Bank Keshavarzi Iran, the state-owned lender to the agriculture sector, plans to lend 520 trillion rials ($4.6 billion) to agriculture projects by next March, the bank CEO said.
Speaking to the press on the occasion marking the annual Government Week (Aug. 23-29), Rouhollah Khodarahmi said the lender has paid 118 trillion rials ($1 billion) since the beginning of the current fiscal year (March 20).
Khodarahmi pointed to government plans to allocate $1.5 billion for rural development projects, saying 44.8 trillion rials of this amount has already been paid.

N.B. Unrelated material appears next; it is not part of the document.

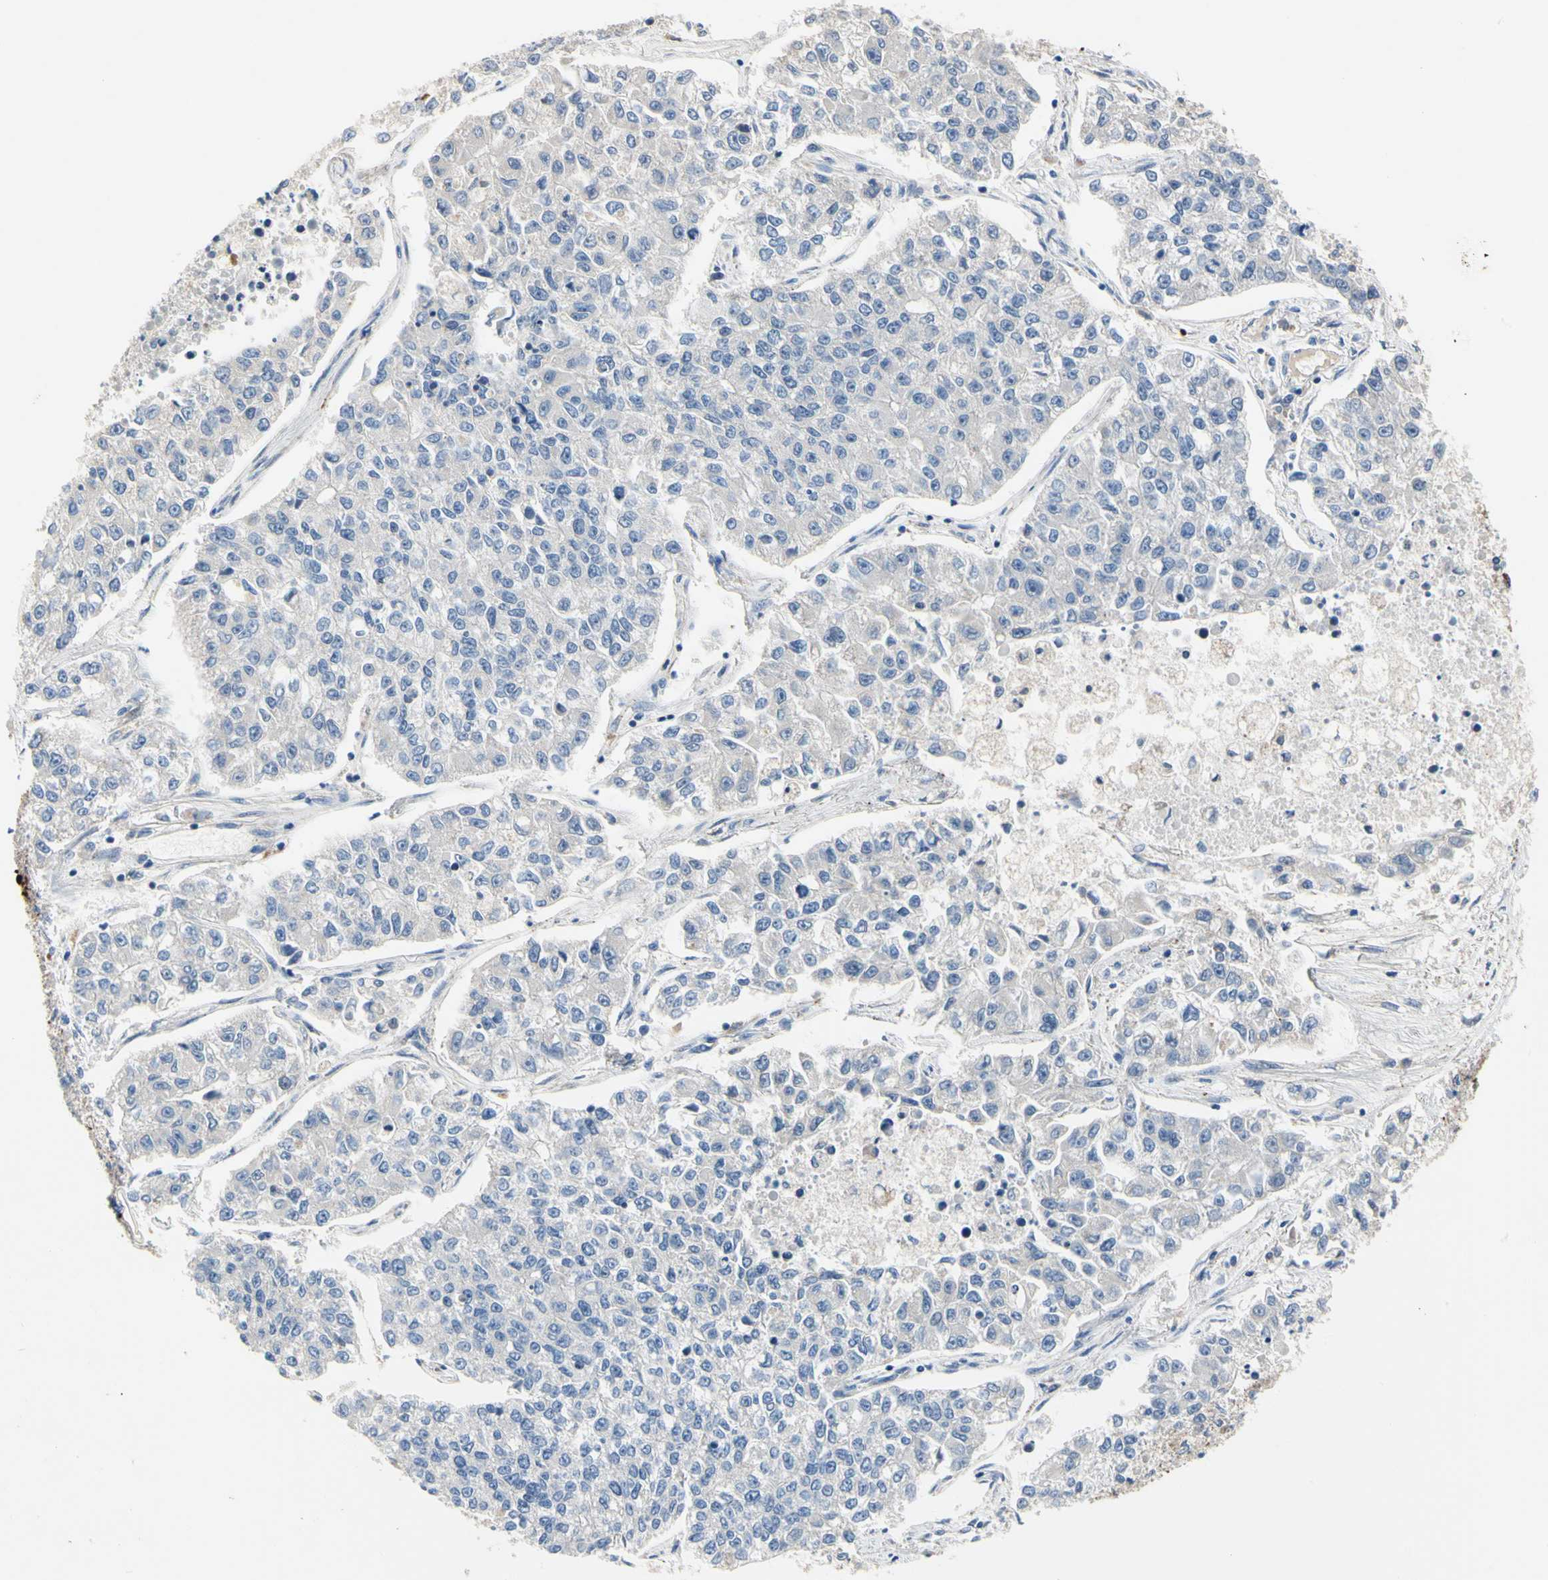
{"staining": {"intensity": "negative", "quantity": "none", "location": "none"}, "tissue": "lung cancer", "cell_type": "Tumor cells", "image_type": "cancer", "snomed": [{"axis": "morphology", "description": "Adenocarcinoma, NOS"}, {"axis": "topography", "description": "Lung"}], "caption": "DAB (3,3'-diaminobenzidine) immunohistochemical staining of human lung cancer (adenocarcinoma) displays no significant expression in tumor cells.", "gene": "RETSAT", "patient": {"sex": "male", "age": 49}}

“The loans helped fund 48,000 small enterprises in rural areas,” IRNA quoted him as saying.
“Each loan can create at least two jobs,” he said, adding that rural businesses on average can borrow 1.2 billion rials.
The senior banker pointed to the 81% increase in deposits held with the bank in one year. The lender had 506 trillion rials ($4.3 billion) in deposits last year (2018-19) and the amount rose to 920 trillion rials ($7.8 billion) this year with seven more months before the calendar year ends.
Diverse Rates
Recalling the mandate of the bank to grant cheap loans to farmers, Khodarahmi said it charges different interest rates on loans subject to the nature of projects.

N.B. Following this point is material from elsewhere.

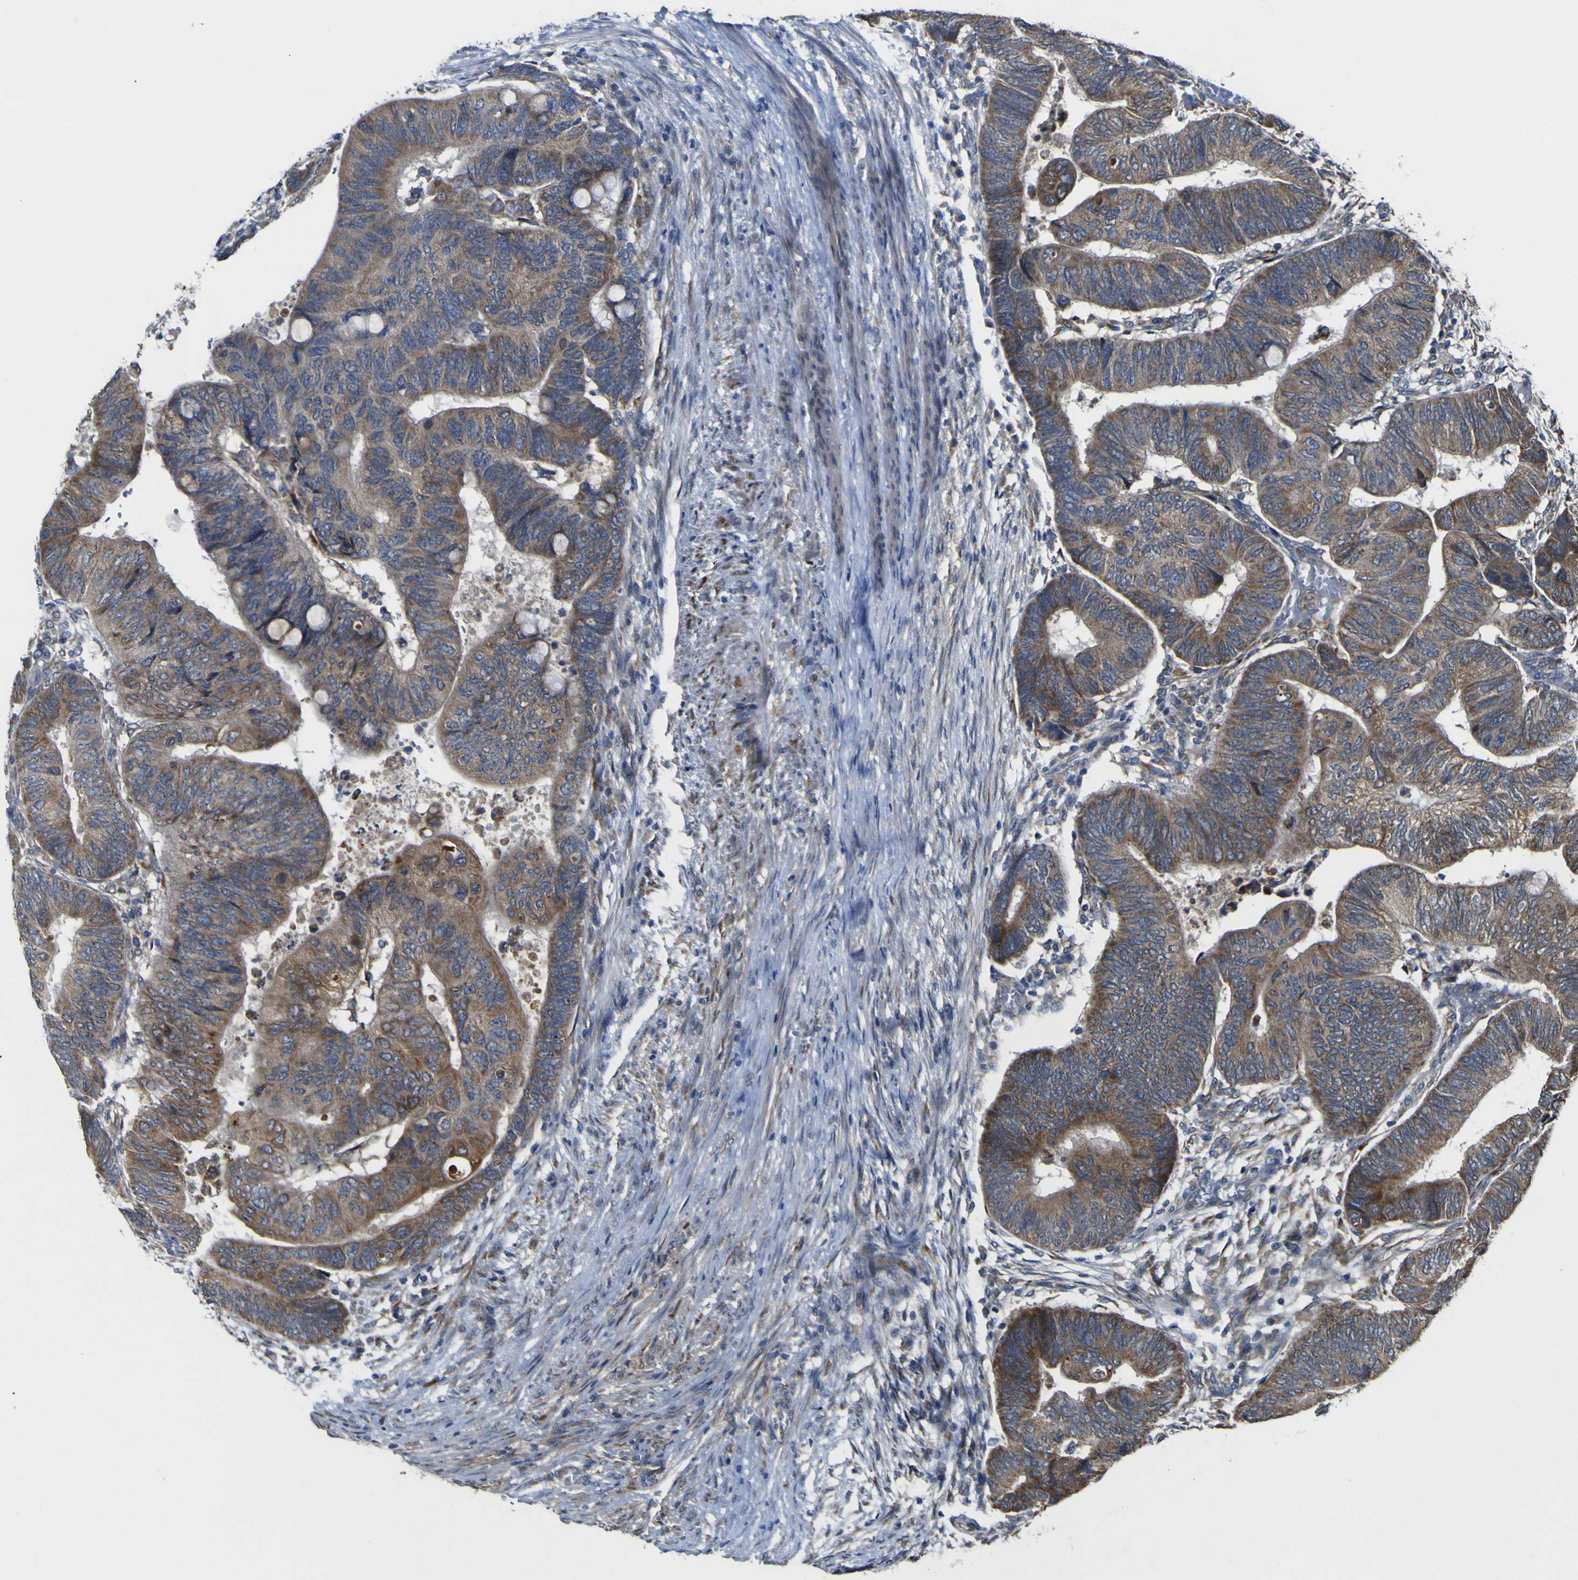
{"staining": {"intensity": "moderate", "quantity": ">75%", "location": "cytoplasmic/membranous"}, "tissue": "colorectal cancer", "cell_type": "Tumor cells", "image_type": "cancer", "snomed": [{"axis": "morphology", "description": "Normal tissue, NOS"}, {"axis": "morphology", "description": "Adenocarcinoma, NOS"}, {"axis": "topography", "description": "Rectum"}, {"axis": "topography", "description": "Peripheral nerve tissue"}], "caption": "This image displays IHC staining of colorectal adenocarcinoma, with medium moderate cytoplasmic/membranous staining in about >75% of tumor cells.", "gene": "IRAK2", "patient": {"sex": "male", "age": 92}}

It charged 4% on loans procured from the banks’ own resources, 6% on rural employment loans, 9% on loans for creating small jobs like building green houses, developing medicinal plant farms etc., 15% on loans for supplying electricity to farms and 18% on loans to fund working capital for farming-related business.

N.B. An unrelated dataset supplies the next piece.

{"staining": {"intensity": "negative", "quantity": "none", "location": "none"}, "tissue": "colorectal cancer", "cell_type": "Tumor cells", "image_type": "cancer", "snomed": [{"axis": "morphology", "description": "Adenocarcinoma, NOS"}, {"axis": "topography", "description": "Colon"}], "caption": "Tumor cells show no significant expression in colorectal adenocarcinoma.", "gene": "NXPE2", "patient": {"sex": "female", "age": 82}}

Regarding performance of the bank in alleviating losses of farmers hit by the floods in March and April, Khodarahmi said the bank will offer nine trillion rials to the flood-stricken farmers in cheap loans at 4%.
Unprecedented rains that began in late March caused flooding across the country, mainly in the northern and southwestern regions.
The heavy downpours led to losses to the tune of 300 trillion rials ($2.5 billion), mainly to homes, farmlands, roads, bridges and power and water infrastructure mostly in the remote and deprived regions.